**Task**: Give only the number of lines in the entries below that contain the string "azim", counting only matches with the same letter case.

**Provided data**:
>>>

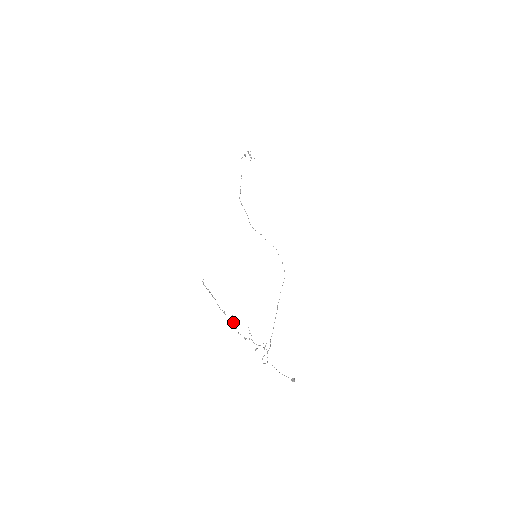
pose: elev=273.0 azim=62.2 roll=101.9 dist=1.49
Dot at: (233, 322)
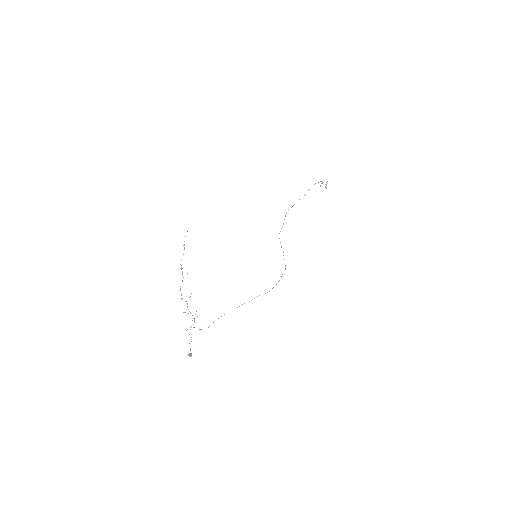
Dot at: occluded
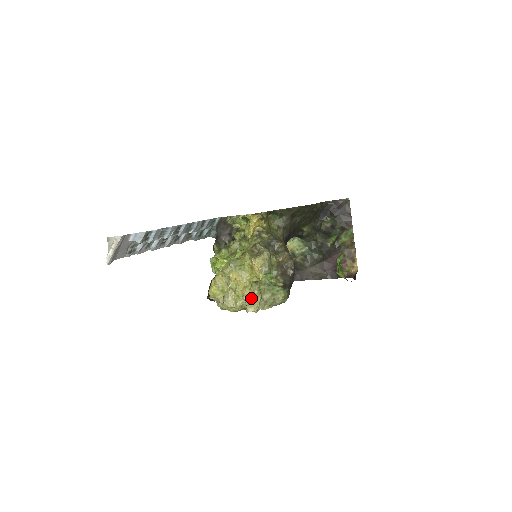
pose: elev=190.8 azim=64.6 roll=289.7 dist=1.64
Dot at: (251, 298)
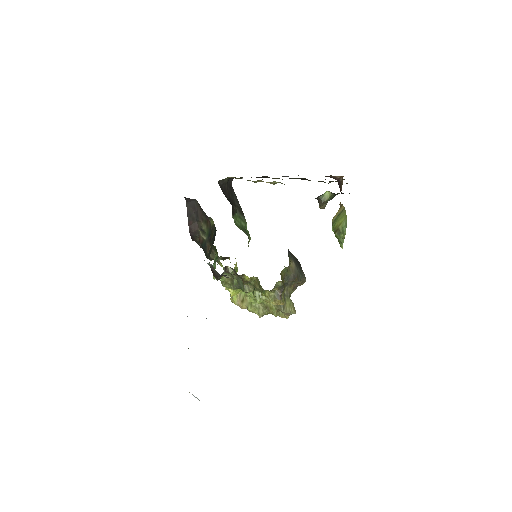
Dot at: occluded
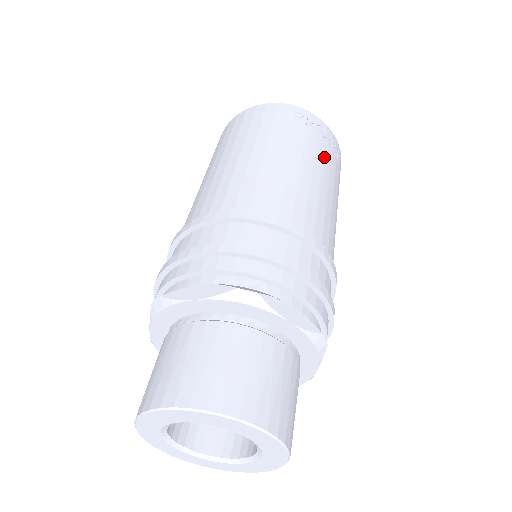
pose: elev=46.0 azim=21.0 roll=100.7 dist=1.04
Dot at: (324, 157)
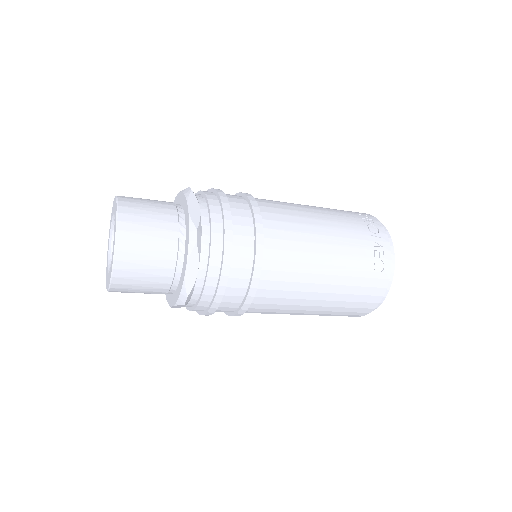
Dot at: (350, 230)
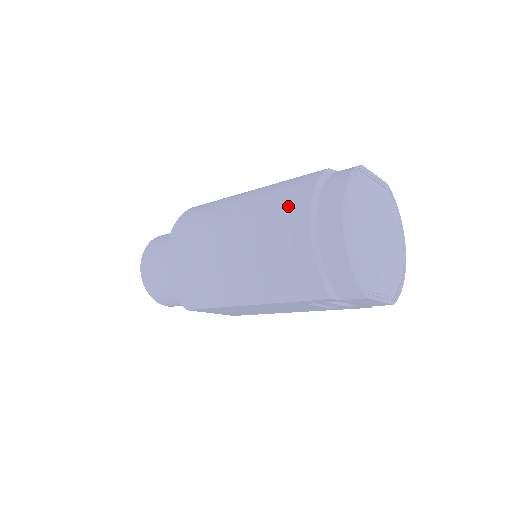
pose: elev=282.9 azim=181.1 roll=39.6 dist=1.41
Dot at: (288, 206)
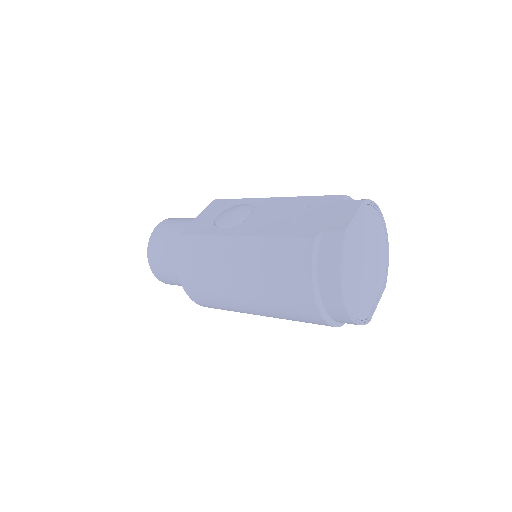
Dot at: (292, 288)
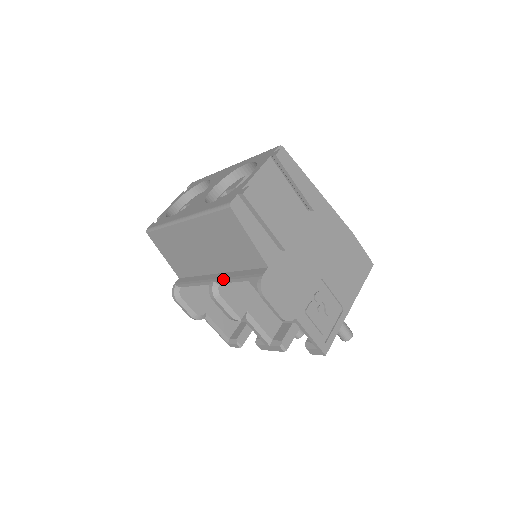
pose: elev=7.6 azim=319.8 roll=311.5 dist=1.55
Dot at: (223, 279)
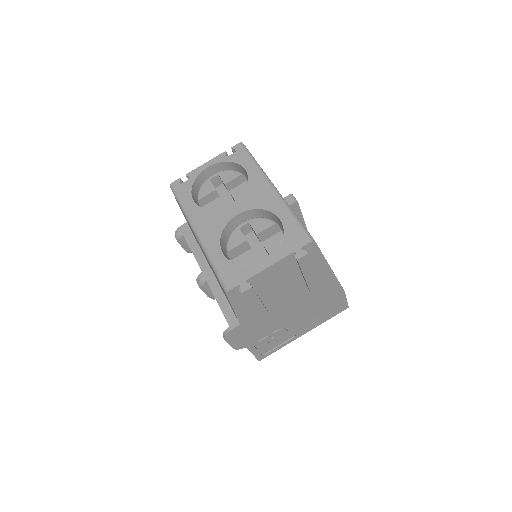
Dot at: (210, 286)
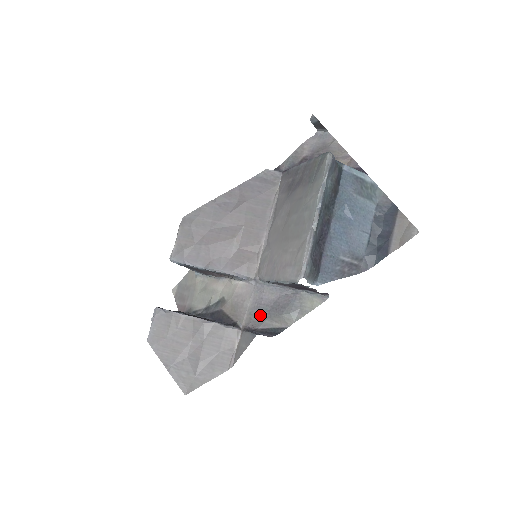
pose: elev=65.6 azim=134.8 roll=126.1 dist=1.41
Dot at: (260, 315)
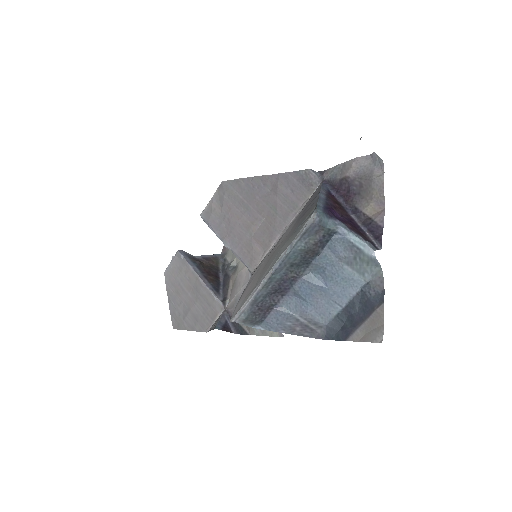
Dot at: occluded
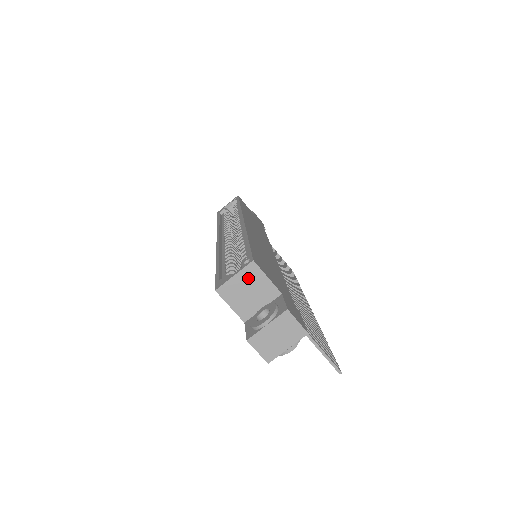
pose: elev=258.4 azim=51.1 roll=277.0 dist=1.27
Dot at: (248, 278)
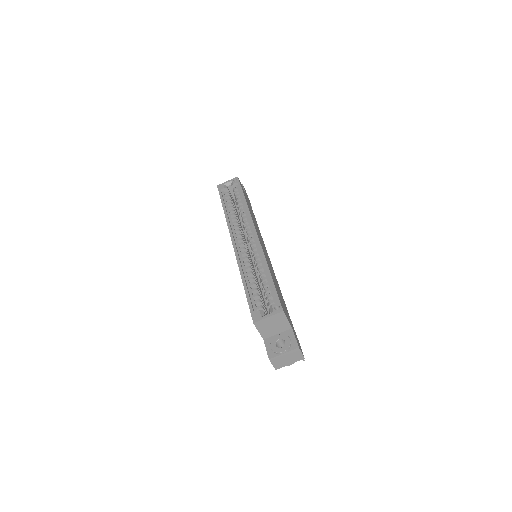
Dot at: (276, 319)
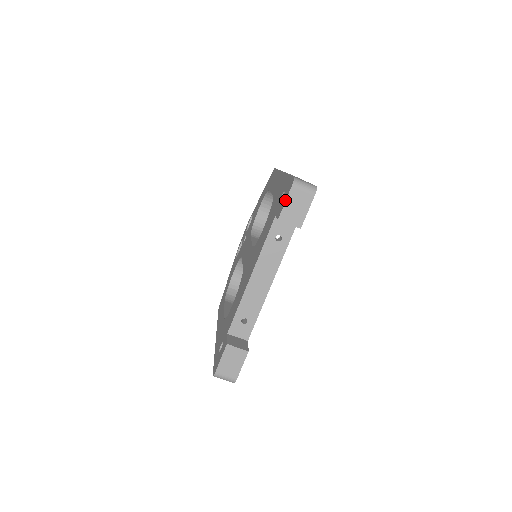
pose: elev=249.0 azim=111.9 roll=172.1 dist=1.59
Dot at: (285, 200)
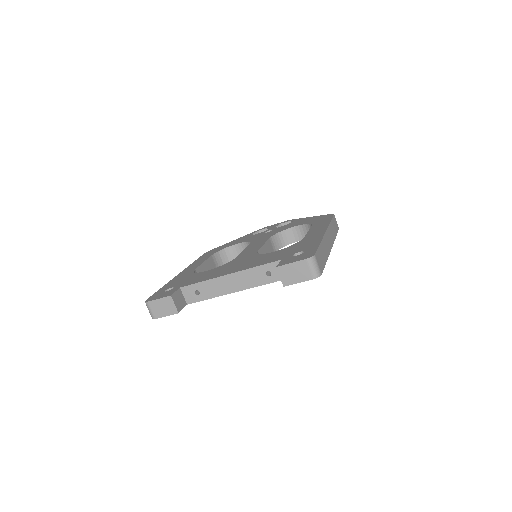
Dot at: (293, 261)
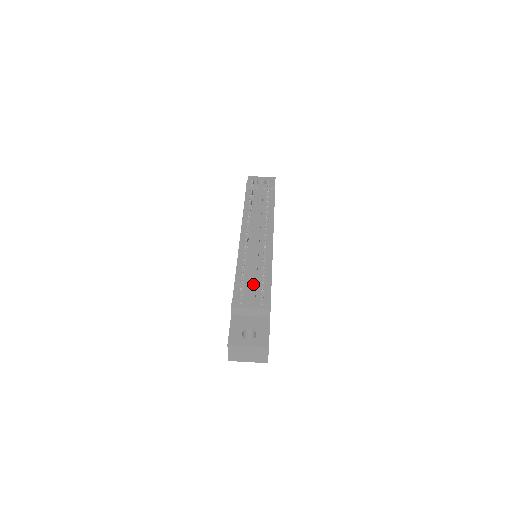
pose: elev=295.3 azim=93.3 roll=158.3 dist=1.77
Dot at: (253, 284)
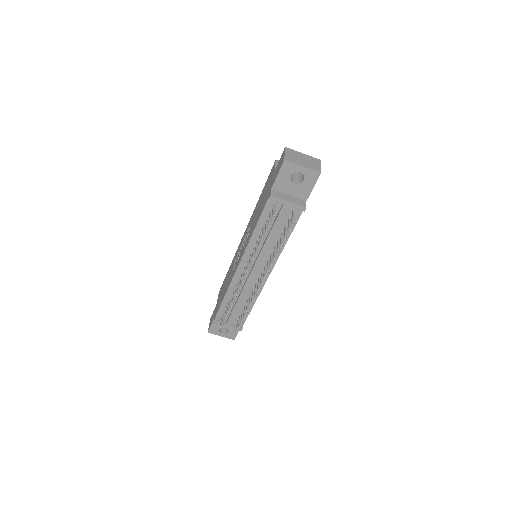
Dot at: (235, 313)
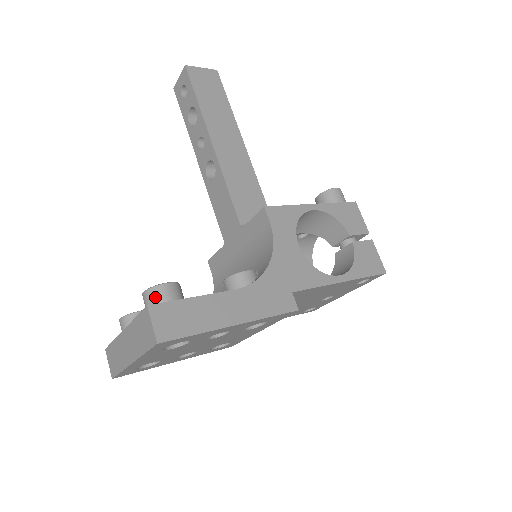
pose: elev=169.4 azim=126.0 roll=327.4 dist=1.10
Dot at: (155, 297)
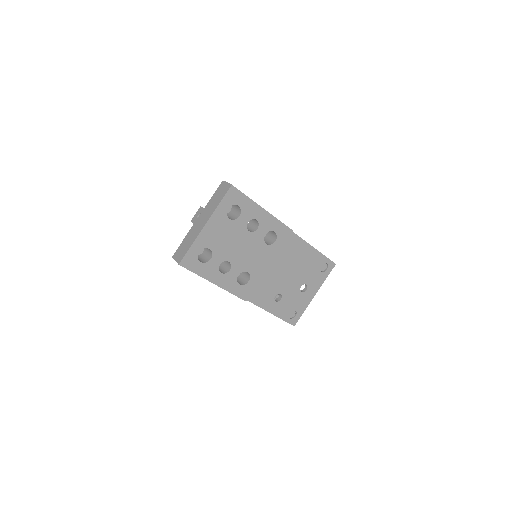
Dot at: occluded
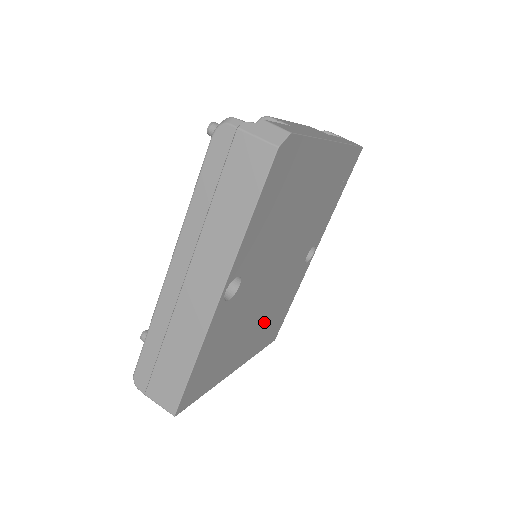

<<<

**Response to this task**: 10